_ABOUT THIS TASK_
Please show every line in the entries below that includes the word "labels".

_DATASET_
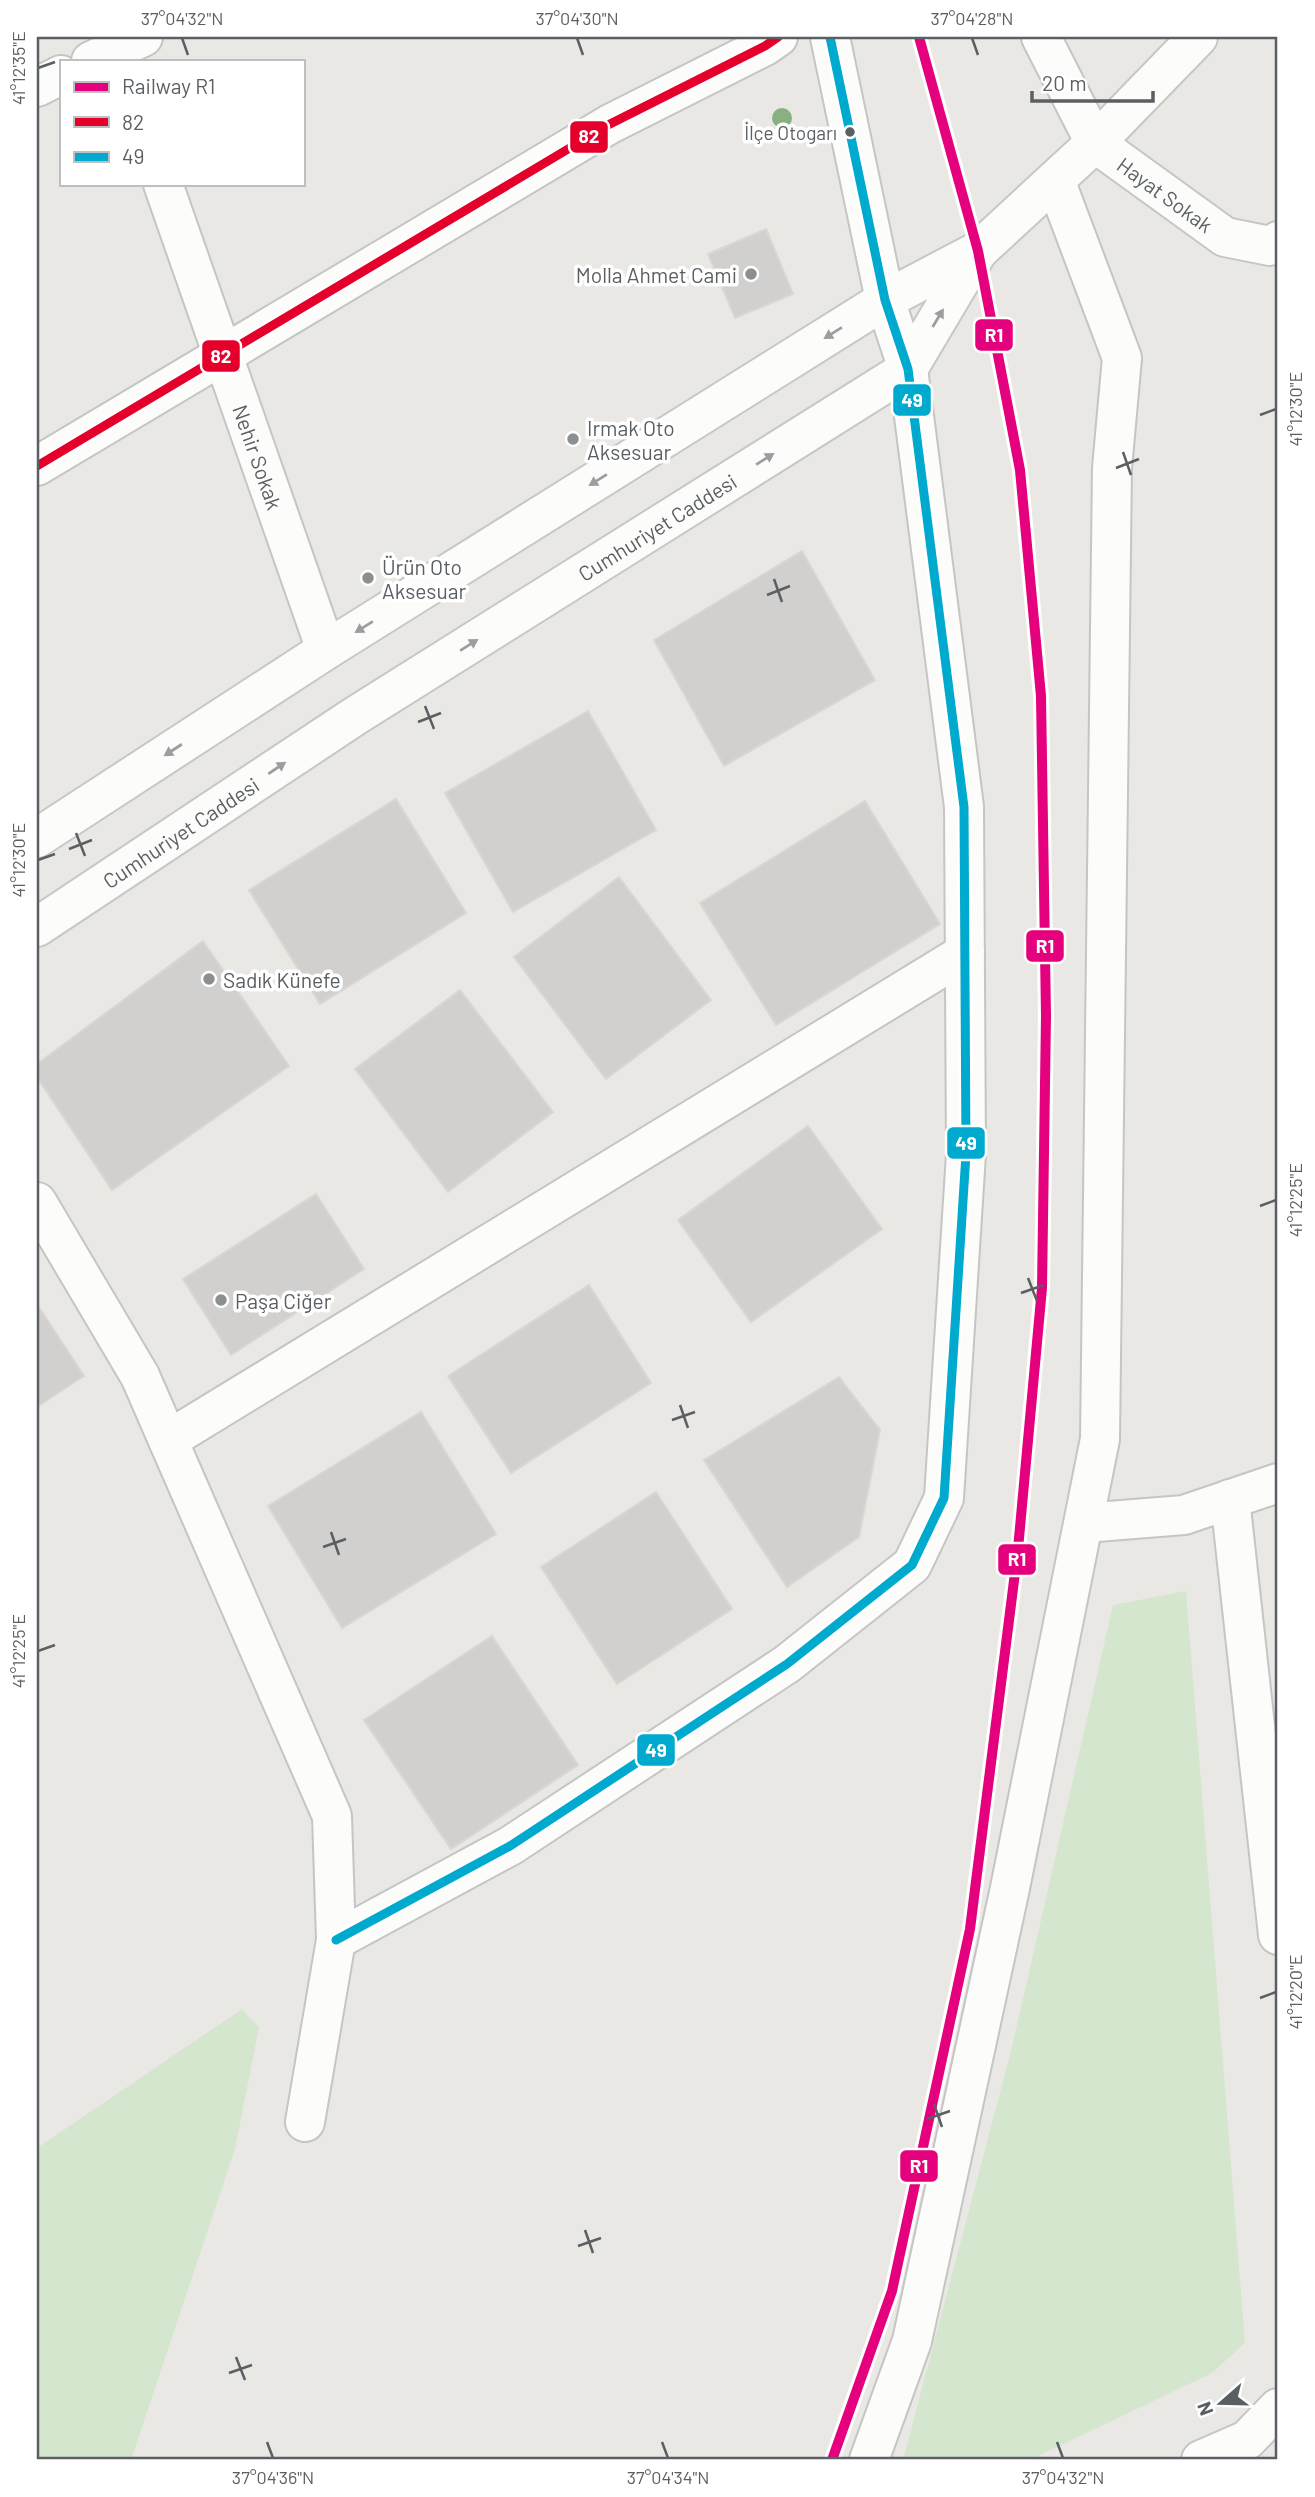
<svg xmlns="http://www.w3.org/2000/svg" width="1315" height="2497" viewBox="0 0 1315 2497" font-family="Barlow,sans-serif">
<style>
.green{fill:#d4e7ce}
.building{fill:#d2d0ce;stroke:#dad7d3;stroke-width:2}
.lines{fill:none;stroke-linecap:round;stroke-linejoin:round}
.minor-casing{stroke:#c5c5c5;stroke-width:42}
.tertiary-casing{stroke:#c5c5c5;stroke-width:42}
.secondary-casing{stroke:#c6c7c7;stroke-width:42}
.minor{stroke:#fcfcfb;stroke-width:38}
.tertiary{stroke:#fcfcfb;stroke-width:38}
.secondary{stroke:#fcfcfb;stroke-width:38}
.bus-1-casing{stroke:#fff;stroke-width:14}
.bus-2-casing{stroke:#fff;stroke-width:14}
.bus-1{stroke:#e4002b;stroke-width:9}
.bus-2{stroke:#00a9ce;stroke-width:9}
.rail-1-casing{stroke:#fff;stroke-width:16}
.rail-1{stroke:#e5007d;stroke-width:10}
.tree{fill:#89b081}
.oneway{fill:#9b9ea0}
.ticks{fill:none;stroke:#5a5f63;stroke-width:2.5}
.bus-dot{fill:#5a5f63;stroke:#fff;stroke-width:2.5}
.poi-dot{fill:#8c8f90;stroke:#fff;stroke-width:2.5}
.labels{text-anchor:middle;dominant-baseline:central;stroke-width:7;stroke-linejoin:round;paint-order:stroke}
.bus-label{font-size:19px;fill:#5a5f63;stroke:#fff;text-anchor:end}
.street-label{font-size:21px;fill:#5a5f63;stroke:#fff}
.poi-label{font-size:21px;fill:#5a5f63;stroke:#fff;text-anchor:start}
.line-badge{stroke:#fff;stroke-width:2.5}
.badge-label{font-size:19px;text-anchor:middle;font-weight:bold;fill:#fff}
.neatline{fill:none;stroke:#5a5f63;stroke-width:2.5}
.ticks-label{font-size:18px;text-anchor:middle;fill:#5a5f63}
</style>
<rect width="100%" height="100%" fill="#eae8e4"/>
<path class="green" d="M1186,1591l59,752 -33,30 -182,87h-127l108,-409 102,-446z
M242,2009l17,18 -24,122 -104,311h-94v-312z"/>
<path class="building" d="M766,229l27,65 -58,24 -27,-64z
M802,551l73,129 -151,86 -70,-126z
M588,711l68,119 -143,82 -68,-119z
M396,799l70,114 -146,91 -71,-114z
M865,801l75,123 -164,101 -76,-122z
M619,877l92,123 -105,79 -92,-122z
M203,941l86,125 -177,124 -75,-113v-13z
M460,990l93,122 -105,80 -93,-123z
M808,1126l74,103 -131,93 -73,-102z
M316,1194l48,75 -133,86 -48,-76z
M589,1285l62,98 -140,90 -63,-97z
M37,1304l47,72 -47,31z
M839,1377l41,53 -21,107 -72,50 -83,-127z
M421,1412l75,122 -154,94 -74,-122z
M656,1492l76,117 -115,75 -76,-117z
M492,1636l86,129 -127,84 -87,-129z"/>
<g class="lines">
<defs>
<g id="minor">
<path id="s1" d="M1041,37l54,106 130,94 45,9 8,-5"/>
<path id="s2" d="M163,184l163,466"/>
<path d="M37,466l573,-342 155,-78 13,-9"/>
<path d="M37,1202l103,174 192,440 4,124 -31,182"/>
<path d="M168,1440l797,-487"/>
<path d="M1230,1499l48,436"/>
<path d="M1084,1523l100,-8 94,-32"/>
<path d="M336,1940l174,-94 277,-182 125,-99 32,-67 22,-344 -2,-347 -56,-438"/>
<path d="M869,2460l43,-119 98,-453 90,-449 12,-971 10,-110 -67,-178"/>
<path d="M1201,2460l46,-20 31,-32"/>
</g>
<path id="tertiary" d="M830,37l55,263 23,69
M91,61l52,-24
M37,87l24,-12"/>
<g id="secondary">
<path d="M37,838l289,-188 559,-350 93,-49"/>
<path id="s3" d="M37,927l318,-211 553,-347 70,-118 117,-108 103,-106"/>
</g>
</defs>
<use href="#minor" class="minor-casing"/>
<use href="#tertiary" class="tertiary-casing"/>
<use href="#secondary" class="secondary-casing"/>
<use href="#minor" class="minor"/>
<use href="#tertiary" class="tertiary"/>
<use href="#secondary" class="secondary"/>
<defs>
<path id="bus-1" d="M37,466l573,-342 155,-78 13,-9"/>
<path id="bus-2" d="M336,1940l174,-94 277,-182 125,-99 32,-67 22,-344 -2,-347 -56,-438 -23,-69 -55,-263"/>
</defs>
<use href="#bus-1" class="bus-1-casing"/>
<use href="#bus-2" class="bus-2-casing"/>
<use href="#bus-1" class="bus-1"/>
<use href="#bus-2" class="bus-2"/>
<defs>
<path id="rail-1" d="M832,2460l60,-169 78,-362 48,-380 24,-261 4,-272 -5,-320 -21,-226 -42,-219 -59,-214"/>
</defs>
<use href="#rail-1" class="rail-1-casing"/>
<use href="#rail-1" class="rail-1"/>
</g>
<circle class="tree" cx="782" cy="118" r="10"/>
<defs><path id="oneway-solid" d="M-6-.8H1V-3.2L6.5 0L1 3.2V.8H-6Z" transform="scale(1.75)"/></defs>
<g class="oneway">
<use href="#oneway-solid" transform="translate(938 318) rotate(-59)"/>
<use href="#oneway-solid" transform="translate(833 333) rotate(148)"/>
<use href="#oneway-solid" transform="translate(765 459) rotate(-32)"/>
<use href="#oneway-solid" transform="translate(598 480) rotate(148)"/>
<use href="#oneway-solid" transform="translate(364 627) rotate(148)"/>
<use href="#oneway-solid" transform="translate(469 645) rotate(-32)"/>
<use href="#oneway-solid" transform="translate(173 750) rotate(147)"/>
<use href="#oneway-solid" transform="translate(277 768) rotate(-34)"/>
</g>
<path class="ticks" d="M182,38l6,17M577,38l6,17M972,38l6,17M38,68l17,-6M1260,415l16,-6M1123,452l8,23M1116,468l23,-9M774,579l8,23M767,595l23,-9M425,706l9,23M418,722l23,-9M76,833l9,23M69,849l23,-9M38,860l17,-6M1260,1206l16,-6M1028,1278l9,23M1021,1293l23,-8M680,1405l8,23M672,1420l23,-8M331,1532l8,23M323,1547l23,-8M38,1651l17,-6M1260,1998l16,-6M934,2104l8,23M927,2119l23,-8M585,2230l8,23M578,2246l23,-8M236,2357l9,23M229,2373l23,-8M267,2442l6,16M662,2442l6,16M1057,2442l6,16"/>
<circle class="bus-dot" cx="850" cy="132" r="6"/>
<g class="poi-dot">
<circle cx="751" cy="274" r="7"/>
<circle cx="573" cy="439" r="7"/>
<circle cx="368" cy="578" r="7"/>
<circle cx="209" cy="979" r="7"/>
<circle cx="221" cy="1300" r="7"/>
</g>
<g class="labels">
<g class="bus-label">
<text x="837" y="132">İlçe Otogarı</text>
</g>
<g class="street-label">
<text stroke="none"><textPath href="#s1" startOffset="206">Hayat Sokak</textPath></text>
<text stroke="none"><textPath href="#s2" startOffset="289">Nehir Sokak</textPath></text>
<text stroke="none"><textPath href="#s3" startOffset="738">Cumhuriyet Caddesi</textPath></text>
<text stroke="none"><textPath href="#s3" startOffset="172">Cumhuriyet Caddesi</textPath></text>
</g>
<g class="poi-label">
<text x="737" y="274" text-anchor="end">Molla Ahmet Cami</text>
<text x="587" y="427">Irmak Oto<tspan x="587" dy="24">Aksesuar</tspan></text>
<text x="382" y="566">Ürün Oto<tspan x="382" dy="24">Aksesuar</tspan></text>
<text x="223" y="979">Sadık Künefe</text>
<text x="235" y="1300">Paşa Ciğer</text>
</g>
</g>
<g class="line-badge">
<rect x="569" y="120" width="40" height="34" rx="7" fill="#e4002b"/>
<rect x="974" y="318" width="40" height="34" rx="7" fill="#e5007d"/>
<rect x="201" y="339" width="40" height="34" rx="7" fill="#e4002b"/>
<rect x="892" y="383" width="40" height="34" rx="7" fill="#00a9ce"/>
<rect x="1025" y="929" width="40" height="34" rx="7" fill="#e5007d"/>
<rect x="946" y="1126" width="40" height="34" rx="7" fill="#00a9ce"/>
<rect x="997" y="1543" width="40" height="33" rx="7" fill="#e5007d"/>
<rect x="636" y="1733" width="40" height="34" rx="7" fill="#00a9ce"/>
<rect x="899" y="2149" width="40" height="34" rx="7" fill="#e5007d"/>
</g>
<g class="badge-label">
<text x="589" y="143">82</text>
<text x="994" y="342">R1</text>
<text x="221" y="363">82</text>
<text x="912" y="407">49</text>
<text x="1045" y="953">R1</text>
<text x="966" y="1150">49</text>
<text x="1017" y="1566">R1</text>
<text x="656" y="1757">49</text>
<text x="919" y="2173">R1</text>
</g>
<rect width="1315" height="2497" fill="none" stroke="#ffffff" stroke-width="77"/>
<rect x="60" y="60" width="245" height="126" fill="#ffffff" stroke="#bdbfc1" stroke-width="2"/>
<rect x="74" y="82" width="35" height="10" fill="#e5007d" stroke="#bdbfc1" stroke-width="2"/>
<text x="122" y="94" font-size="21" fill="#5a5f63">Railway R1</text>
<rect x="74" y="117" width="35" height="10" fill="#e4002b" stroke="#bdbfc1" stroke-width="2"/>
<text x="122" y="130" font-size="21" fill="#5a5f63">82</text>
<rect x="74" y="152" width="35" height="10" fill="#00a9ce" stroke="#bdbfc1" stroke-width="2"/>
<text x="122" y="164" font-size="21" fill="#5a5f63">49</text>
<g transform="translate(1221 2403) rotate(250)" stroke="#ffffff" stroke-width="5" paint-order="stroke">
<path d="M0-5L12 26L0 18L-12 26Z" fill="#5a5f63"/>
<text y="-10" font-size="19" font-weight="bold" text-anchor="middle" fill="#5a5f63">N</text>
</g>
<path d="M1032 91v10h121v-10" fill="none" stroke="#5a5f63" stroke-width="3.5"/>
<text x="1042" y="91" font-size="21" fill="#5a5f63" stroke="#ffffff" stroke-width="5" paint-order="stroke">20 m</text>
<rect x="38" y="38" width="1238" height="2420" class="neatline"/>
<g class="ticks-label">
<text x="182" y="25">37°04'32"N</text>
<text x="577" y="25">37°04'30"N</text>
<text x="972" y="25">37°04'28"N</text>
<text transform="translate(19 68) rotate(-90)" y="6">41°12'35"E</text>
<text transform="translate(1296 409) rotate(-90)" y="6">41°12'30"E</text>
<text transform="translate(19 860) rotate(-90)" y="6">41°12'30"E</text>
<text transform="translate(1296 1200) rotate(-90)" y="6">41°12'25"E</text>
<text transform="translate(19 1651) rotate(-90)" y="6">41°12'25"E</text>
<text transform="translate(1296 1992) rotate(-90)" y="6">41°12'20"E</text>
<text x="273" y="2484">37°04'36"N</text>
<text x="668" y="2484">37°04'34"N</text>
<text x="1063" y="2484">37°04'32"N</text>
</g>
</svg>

_ANSWER BELOW_
.labels{text-anchor:middle;dominant-baseline:central;stroke-width:7;stroke-linejoin:round;paint-order:stroke}
<g class="labels">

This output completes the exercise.